Final tour with David
You are on tour until the end of the month, at least what’s official. What is happening the rest of 2019?
Jay: I think we just have to wait and see what shows we will get of it, what comes up next. We’ve been offered a couple of festivals but with the travel costs for one off festivals, to get four people on planes with equipment to the other side of Europe and back, and paying for hotels and vans, is pointless to do. But as soon as more of that comes in or another tour, then we will just go out and do it with the new guy.
It’s tough to get it to actually earn anything. David can obviously do that, he does live off music. Just us, four guys in a band, touring and making one record every three years (laughs), that’s not much money until you become huge all of a sudden and you do two weeks of stadium tours.
David: I think you actually can do it if you find the right booking agency. I’m not saying that we don’t have the right booking agent, don’t mention that (laughs), but if you have the right booking agent and figure out how to tour efficiently, like not losing money on tour, then I think that FEWS definitely can live off it.
You’re leaving the band after this tour, David, to do other things. What’s happened? And do you have a replacement already?
David: Other things in life that I have to do at the moment (laughs).
There is a replacement for now but who knows what happens in the future. Maybe I’ll be back, maybe they won’t let me come back (laughs). But there is someone else filling in for me, a friend of ours.
Fred: We probably have someone for some live shows but we don’t know yet. But it’s really hard to hang out with a person, it needs to work out in a band. It’s not much playing, it’s more hanging out and waiting to play a show. We’re sort of used to this guy (laughs).

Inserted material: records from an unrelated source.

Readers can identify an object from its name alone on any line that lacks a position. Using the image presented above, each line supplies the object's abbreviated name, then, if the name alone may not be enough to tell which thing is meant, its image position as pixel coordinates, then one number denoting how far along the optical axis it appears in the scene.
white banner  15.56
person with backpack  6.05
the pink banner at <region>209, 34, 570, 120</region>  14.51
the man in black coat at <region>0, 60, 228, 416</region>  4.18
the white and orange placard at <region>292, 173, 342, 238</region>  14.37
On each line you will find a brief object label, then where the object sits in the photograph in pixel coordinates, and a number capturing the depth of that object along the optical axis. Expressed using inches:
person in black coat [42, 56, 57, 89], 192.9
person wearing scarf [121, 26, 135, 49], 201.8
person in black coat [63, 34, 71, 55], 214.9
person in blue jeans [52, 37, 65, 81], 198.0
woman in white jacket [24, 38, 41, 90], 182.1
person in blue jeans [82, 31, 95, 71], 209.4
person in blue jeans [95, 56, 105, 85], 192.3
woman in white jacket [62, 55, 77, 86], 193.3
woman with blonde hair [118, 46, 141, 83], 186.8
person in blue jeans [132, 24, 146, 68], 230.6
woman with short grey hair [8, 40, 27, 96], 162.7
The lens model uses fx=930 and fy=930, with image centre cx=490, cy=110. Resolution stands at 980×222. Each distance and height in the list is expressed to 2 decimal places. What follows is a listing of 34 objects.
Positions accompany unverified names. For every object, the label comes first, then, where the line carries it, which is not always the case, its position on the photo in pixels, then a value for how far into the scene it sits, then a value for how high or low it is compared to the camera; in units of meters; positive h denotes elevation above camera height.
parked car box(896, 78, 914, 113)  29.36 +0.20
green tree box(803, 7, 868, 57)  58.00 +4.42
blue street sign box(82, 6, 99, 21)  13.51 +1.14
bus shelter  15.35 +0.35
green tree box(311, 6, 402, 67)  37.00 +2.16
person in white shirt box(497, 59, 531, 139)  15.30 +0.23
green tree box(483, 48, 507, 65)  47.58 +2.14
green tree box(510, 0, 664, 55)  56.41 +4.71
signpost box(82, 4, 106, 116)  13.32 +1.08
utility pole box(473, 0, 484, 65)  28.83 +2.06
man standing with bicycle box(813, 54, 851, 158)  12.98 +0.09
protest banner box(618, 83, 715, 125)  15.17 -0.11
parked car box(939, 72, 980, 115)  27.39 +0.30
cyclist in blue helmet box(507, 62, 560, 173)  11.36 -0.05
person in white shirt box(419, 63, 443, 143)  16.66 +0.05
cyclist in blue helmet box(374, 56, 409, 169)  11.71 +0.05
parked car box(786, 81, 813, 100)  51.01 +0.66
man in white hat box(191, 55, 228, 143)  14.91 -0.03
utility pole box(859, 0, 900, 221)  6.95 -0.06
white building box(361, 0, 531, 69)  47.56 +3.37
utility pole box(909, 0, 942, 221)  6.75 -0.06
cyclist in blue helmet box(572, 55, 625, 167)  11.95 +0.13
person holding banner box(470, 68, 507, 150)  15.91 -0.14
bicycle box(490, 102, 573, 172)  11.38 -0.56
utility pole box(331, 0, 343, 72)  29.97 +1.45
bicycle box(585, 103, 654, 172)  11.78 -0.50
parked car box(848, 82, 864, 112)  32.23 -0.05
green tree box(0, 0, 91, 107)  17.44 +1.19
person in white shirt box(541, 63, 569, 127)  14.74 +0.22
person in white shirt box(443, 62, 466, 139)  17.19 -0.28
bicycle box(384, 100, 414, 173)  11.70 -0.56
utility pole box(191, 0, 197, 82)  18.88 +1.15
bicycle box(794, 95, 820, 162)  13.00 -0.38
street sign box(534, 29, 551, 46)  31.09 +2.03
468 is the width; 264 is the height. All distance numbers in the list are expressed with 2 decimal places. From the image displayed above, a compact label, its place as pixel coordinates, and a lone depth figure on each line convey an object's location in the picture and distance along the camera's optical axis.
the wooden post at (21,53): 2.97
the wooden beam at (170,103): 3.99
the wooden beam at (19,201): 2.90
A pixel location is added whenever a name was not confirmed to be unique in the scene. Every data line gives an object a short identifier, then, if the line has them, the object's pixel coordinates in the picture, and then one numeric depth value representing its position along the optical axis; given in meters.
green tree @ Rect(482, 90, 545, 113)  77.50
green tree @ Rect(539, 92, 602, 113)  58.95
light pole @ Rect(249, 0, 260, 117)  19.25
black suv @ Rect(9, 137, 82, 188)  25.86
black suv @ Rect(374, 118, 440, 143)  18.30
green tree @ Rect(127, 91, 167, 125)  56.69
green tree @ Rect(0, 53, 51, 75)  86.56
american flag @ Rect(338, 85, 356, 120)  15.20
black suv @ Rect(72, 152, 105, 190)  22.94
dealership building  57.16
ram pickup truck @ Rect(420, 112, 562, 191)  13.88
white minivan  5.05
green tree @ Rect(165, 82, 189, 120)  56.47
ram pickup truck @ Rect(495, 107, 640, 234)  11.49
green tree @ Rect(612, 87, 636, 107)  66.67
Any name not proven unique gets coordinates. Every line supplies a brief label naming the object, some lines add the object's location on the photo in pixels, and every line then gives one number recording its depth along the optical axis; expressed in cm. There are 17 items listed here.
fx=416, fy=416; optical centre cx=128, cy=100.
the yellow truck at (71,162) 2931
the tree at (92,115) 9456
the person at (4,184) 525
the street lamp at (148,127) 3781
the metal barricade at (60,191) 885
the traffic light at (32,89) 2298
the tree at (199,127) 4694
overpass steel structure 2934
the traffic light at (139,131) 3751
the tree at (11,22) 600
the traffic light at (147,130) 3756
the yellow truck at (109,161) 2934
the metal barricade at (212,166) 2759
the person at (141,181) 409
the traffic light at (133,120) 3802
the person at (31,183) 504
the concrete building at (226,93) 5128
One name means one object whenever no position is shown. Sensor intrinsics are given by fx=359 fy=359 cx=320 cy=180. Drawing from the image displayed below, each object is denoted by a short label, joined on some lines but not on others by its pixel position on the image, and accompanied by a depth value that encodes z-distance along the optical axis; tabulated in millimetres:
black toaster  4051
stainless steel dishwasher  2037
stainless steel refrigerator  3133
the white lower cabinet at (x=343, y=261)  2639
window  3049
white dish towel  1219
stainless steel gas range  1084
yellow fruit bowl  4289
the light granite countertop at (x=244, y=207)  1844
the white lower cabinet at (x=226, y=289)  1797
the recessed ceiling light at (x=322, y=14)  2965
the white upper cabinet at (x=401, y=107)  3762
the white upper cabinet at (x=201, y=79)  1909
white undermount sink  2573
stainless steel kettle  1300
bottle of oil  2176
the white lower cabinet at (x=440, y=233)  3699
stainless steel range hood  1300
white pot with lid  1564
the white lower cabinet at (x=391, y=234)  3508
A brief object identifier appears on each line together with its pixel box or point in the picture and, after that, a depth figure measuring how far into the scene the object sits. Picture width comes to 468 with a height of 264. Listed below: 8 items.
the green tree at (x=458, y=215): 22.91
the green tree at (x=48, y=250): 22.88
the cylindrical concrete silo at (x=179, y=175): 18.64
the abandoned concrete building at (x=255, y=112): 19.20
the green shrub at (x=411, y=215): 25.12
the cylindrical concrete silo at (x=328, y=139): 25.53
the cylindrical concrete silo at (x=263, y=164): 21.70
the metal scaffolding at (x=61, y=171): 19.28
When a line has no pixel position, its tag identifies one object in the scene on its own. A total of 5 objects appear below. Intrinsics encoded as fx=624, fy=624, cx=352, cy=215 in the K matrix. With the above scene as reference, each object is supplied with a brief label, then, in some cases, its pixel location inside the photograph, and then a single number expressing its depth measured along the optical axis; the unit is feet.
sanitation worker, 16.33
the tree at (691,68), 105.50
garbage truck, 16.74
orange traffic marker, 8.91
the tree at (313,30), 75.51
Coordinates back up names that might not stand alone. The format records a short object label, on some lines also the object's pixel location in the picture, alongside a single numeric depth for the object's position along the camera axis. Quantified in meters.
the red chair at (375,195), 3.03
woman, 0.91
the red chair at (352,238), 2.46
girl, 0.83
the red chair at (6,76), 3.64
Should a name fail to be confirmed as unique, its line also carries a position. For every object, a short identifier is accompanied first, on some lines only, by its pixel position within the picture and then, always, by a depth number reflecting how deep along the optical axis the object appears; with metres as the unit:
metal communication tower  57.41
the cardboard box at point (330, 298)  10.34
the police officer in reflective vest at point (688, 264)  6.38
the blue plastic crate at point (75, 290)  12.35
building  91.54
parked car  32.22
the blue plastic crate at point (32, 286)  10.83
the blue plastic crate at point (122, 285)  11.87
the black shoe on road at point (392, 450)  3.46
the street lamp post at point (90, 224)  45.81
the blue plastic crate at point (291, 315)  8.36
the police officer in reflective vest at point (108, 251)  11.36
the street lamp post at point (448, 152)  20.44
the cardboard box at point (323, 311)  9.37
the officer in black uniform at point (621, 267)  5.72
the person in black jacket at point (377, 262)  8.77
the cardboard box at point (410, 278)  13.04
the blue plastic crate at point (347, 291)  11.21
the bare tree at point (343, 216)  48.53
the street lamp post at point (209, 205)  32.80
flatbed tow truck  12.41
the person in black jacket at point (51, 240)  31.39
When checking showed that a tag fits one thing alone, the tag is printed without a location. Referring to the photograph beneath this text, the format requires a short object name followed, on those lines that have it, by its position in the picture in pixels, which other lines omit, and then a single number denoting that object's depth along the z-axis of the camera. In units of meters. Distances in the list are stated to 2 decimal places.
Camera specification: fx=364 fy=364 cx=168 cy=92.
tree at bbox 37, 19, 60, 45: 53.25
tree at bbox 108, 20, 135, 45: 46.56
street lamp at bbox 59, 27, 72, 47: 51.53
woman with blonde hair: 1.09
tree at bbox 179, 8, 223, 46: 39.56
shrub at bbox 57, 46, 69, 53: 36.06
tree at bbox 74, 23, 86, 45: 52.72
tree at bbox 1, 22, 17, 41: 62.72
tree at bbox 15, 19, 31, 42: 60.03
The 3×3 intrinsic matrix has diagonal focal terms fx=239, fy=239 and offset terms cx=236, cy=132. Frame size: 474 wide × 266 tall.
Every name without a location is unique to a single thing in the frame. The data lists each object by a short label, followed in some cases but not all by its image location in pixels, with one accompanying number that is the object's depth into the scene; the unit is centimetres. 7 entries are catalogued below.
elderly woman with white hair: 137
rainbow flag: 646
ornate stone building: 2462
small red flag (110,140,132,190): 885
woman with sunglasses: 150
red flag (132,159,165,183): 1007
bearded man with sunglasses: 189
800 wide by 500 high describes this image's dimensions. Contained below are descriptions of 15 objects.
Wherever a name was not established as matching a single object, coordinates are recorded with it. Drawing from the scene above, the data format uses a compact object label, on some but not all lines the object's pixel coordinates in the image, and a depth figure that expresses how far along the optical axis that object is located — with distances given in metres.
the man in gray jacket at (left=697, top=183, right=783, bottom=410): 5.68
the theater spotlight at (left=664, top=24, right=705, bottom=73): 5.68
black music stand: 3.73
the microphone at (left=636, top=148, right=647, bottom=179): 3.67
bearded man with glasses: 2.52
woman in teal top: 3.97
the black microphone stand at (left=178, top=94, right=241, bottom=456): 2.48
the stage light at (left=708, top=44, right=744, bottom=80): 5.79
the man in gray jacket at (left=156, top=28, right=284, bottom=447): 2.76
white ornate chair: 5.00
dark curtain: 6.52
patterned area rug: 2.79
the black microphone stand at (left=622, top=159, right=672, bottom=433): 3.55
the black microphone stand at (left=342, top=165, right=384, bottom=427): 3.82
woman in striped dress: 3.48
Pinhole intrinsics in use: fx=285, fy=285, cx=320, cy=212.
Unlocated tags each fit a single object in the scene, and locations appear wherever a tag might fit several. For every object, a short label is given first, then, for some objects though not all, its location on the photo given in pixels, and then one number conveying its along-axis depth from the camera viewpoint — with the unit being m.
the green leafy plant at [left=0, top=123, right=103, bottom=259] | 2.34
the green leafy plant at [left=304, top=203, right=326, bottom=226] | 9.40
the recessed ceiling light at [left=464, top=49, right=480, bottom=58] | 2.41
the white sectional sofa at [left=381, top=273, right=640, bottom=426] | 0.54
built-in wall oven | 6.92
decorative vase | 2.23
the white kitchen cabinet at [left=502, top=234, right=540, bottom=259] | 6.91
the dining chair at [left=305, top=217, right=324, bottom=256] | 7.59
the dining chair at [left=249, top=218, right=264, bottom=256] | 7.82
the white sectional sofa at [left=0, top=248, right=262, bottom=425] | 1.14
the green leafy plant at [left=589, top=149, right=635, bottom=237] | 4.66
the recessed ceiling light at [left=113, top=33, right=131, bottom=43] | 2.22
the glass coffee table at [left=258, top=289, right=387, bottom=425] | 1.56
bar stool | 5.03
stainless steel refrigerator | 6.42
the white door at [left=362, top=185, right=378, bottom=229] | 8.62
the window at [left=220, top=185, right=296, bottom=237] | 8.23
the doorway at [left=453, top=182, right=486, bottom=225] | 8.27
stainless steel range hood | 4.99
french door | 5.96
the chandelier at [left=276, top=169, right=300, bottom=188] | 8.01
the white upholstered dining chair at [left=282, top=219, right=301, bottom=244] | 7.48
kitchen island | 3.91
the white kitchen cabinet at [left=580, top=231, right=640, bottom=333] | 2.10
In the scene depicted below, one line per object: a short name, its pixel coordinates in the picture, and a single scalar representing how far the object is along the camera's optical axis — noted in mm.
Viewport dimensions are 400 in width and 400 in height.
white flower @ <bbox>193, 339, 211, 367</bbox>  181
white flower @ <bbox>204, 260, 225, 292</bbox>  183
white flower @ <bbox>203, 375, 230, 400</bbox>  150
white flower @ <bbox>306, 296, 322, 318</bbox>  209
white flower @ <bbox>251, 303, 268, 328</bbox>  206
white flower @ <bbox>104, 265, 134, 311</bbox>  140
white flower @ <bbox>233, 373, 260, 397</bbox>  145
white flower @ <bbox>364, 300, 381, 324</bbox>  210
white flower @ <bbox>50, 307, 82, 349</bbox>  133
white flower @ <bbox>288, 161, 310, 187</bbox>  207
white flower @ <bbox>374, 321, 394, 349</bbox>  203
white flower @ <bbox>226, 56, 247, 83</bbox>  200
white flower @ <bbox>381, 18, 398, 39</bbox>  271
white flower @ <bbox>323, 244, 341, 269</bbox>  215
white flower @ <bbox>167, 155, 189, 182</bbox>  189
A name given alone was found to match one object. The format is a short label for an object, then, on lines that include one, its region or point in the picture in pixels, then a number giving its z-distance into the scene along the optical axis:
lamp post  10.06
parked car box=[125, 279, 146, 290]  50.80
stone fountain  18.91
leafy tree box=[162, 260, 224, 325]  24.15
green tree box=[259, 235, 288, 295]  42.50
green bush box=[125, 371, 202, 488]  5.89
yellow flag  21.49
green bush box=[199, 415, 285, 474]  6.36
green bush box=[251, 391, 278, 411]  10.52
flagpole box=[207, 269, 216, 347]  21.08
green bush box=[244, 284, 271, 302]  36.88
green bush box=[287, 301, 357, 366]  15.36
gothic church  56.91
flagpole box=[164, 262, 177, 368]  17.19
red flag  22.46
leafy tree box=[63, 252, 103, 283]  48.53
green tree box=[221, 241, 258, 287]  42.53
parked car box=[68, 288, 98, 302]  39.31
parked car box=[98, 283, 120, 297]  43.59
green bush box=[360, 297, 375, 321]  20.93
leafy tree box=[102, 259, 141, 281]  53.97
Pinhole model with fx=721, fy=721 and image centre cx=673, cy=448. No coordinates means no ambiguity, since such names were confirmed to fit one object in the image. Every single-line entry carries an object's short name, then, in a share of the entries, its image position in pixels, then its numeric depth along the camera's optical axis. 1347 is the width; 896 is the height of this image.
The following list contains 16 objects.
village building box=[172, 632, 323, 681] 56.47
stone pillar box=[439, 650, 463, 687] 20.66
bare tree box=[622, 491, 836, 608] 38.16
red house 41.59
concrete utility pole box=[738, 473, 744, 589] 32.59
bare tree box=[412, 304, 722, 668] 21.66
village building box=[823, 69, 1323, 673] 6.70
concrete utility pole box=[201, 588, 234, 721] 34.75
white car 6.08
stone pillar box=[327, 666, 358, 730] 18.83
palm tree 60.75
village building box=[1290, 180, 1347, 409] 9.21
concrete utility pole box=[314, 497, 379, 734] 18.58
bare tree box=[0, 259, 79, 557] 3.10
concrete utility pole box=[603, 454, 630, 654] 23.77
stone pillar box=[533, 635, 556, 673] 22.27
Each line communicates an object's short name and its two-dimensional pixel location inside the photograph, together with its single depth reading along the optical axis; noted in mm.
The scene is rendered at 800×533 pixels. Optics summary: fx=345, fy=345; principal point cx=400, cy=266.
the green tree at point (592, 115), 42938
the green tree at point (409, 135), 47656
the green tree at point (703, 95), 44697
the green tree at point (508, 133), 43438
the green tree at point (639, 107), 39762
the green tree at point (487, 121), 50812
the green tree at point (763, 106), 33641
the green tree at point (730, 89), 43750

Don’t you think it will be a problem for that new person to come in and fill in for David that’s one of the co-founders of the band?
David: No one can obviously replace me (laughs).
This bands is a lot about touring and I’m in a position where I can’t tour that much. I would love to stay in the band but I feel it won’t be right that these guys should wait for me to be able to tour, it’s better that they continue without me. The guy that replaces me on tour is a friend and it will work out.
Fred: He’s playing with a really great band called Useless Eaters, a San Francisco band.
Jay: Now we’re announcing it like it’s all out. I hope he wants to play (laughs). But as long as he feels good playing the parts I don’t think there’s going to be any pressure if it’s not any weird people in the audience not liking him because he is not David, but that’s their problem.
Do you really have that kind of hardcore fans that care that much?
Fred: There’s this one guy who loves David (laughs).
Jay: Just one guy and girls like the rest of us (laughs).